Bedeninle olduğun yerdesindir, lakin ruhun gurbettedir. Gurbet garipliktir, kimsesizliktir ve gönlün ile bedenin birbirinden uzak kalmasıdır. Gönül, kendini, kendi varlığına ait olmayanlarla avutmaz. Gönlün kendi varlığını ne zaman ve nerede özleyip üzüleceği belli olmaz.
Bedenimizle yaşadığımız ve kendimizi kaptırdığımız bu âleme gönül aynı arzu da olmadığından bunalır, sıkılır ve huzursuz olur.
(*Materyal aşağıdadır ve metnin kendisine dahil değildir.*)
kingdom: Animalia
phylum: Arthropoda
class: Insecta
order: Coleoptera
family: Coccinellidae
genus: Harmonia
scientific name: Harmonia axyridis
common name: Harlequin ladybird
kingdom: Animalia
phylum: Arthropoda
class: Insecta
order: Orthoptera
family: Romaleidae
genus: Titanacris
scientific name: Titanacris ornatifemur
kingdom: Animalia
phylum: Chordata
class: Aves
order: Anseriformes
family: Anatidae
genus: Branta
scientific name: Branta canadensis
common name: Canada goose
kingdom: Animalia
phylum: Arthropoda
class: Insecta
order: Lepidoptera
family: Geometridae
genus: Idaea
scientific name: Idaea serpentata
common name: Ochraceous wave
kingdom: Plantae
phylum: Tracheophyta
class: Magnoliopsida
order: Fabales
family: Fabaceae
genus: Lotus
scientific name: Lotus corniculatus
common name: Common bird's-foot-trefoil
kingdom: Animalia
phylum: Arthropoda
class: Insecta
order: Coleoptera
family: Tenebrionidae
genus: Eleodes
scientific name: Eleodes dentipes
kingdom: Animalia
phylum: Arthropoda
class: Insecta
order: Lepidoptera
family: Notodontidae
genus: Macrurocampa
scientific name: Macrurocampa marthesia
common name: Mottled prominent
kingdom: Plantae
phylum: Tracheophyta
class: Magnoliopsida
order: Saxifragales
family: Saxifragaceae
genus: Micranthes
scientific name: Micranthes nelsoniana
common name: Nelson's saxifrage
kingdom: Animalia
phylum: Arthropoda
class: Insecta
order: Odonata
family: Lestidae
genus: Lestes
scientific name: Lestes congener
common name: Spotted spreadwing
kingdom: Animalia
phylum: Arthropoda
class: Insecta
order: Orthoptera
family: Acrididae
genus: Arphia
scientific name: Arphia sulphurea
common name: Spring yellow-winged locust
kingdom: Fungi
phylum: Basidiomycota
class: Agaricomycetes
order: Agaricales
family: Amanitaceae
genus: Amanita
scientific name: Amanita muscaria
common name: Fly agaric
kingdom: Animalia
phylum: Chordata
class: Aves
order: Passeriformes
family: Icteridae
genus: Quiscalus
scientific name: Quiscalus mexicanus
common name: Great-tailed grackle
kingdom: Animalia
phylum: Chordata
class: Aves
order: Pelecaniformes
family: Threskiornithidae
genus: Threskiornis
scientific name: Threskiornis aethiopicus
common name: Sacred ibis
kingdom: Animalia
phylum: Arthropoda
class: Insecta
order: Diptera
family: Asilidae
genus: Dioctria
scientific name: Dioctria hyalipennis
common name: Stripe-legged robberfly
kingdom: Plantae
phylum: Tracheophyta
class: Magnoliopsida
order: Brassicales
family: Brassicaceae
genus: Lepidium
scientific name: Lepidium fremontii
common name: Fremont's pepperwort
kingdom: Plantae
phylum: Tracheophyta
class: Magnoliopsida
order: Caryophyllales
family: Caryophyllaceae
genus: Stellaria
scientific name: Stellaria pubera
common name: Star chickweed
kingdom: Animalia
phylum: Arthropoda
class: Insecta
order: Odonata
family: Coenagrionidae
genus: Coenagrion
Gün olur kendine fısıldar; her şeyin var olduğunu zannettiğimiz bir anda, bir yerlerde eksik olan bir şeylerin inancı bizleri meşgul eder. Bizler eksik olanın ne olduğunu anlamayız ve gönlümüzün bu eksiklikten kaynaklanan sıkıntısına da bir türlü çare bulamayız. O sırada gönlümüz ile bedenimiz arasında gurbet başlamıştır. Bizim istediklerimiz ve mutlu olduklarımızla gönlümüzün üzgünlüğü çok uzaktır, bunu bilemeyiz.
Bu gönül üzgünlüğüne bizi gark eden; özümüzü unutmaktandır. Geliş ve dönüş yolculuğunda takılıp kaldığımız ışıltılara gönlümüz bir defa bile bakmamıştır. Bedenimiz dünya renklerine dalıp ışıltılarda kaybolurken gönlümüz manevi ışıltılarda kaybolmak istemektedir. İnsanlar tam olarak bu iki yolda itidal sağlayamadığından ya bedeni yâda gönlü birbirine denk düşürememektedir. İtidal yolda gidebilmek ve insanın kendi bedeni ile gönlündeki gurbeti bitirebilmek için insanın kendisine yolculuk yapması gerekmektedir. Yaşadığımız dünyayı az ötede bırakıp içimizde barındırdığımız dünyaya kulak kabarttığımız da aslında gönlümüz ile bedenimizin gurbeti son bulacaktır.